Opinion with Sandra Allan

Sandra Allan
Sunday, May 1, 2022

New diverse plays: changes to AQA GCSE and A Level Drama

 Sandra Allan
Sandra Allan

Courtesy Sandra Allan

I was very excited to announce that AQA are adding four new diverse plays to our GCSE and A Level Drama specifications. But how did we get here?

At the end of last summer, we decided to give our students more choice by adding new plays to our GCSE and A Level Drama specifications, but we knew we needed the right help to make the right choices.

So, we brought together a community of drama subject associations, higher education, teachers, practitioners, expert advisers and industry to help us.

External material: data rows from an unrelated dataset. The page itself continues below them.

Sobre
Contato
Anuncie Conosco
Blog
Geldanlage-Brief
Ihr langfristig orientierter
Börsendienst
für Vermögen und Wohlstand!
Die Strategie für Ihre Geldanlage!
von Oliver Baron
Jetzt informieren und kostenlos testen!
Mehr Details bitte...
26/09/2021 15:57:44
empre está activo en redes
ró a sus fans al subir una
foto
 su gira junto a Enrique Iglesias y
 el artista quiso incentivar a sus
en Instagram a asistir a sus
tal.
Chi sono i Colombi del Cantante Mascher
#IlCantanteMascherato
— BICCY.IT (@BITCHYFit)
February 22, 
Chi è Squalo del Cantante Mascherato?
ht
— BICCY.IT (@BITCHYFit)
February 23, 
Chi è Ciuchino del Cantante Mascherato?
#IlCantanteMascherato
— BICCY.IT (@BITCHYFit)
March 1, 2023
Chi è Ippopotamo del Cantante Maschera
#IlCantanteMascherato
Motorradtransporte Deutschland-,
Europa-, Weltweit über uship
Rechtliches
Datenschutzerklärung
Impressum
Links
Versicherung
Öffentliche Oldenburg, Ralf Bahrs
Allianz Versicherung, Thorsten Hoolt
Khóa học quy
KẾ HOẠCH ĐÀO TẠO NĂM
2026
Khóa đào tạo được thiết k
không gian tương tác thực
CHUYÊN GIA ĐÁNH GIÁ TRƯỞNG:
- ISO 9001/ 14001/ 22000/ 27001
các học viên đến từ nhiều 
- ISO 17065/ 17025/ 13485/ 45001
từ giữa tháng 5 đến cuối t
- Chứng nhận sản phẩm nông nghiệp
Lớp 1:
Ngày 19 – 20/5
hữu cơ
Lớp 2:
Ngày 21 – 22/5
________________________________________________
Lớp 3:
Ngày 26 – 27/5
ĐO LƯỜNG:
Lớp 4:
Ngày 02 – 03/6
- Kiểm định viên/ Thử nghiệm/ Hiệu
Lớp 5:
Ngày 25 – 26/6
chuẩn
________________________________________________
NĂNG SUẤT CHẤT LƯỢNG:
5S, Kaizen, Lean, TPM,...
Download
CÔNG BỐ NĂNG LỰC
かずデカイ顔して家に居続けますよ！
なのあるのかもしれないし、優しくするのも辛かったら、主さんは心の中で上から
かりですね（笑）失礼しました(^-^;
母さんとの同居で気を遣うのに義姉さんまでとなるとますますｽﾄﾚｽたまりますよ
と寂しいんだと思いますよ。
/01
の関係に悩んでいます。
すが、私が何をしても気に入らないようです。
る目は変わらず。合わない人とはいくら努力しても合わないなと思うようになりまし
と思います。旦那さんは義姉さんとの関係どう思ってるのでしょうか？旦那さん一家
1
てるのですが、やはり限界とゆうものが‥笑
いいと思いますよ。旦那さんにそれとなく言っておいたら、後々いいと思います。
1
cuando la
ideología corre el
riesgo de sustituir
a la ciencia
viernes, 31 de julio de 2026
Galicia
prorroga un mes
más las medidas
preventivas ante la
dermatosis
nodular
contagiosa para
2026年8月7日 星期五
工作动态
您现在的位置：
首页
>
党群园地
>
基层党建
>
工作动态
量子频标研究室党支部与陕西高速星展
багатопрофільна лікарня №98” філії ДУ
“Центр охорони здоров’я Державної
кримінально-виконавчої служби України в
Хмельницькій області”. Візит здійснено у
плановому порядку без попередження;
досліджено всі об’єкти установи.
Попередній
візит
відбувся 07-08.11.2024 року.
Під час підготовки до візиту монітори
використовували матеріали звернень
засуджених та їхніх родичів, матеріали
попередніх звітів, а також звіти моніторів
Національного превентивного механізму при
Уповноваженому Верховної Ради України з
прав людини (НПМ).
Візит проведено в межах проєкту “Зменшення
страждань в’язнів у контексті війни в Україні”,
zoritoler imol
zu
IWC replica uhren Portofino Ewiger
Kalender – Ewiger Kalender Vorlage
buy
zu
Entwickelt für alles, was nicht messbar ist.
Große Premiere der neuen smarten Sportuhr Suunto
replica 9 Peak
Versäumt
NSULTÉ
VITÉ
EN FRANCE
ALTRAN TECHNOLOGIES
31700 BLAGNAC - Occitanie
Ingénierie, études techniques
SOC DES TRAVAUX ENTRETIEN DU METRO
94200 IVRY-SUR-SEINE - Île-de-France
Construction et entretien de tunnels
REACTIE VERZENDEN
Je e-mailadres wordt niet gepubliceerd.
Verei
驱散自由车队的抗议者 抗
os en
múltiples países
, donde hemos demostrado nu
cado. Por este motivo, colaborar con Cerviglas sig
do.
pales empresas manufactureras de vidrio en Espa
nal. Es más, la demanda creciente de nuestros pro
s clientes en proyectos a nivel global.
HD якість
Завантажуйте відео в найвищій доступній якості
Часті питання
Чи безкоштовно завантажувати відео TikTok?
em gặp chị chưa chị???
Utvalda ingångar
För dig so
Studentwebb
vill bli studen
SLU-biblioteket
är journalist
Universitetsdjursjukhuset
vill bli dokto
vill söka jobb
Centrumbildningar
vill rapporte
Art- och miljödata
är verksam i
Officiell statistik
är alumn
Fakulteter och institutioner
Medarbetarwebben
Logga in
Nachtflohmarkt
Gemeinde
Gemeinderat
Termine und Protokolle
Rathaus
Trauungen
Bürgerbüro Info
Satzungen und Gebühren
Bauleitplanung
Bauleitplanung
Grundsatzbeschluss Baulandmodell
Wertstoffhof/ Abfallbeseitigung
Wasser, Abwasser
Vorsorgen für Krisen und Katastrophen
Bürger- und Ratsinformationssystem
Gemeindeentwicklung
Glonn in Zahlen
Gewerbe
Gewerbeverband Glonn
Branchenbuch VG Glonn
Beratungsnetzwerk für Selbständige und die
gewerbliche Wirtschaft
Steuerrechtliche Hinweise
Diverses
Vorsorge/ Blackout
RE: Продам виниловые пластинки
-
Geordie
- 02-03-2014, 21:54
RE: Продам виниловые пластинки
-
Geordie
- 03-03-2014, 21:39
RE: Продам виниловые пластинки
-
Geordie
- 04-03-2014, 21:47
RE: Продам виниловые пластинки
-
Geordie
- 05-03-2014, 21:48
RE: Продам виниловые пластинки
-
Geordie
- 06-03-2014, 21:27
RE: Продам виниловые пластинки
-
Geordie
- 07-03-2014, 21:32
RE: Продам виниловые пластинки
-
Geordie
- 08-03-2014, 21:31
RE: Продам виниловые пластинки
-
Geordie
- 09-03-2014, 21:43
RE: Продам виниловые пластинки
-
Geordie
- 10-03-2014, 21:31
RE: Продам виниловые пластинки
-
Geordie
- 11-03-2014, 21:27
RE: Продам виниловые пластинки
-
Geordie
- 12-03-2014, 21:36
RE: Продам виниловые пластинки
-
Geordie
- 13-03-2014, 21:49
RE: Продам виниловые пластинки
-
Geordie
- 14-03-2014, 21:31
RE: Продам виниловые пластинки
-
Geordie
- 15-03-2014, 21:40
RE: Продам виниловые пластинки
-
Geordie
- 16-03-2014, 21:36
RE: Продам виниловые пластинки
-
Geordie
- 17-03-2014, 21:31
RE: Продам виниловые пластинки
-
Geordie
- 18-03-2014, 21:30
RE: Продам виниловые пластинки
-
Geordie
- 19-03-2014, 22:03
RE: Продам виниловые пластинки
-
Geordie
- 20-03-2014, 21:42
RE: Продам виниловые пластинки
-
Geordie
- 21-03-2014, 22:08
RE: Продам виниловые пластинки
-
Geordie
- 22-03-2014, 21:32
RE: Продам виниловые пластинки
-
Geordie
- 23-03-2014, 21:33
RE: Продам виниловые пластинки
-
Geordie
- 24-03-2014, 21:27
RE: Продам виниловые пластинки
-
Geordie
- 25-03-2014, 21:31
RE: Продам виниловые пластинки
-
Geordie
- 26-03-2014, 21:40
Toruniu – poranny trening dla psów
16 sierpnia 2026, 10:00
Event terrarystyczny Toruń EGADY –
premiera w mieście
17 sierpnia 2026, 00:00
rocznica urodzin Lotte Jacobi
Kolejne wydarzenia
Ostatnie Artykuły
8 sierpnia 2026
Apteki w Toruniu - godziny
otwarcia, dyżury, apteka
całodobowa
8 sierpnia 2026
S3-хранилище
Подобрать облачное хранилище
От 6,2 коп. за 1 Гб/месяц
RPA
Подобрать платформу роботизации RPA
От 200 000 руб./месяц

Working with our specialist assessment design team, our senior examiners and Romana Flello and mezze eade from the London Theatre Consortium, we read through a range of diverse plays before making the final selection.

We wanted to ensure these new additions were engaging and exciting, and met the demands of our qualifications, and we're delighted with the four plays chosen. They offer rich opportunities for teachers and students to explore a diverse range of themes, and being able to study and perform characters that look like and reflect the experiences of students, raises self-esteem and aspiration. Each play offers something different, exciting and diverse for students:

  • The Great Wave offers students the opportunity to explore a contemporary play with a completely Asian cast.
  • The Empress is epic in scale, with moments of unknown British history revealed via an excellent story, songs, music, movement, words, creative design and fast-paced very theatrical action.
  • The Convert considers questions of racial, political and religious identity and assimilation, exploring the cultural and religious collisions caused by British colonialism.
  • Three Sisters explores hope, love and longing from the political perspective of soldiers, family and friends of the sisters while giving a vivid account of the Biafran civil war and the impact of British neo-colonialism.

These new plays will be available for first teaching this September, but just adding diverse plays to a qualification won't ensure greater diversity in the curriculum by itself. That's why we've also put together a range of support and resources to help drama teachers introduce the new plays, including specimen questions, the key social and historical backgrounds of each of the plays and free training which will cover topics such as stereotypes, accents and casting, as well as working with students’ own identities.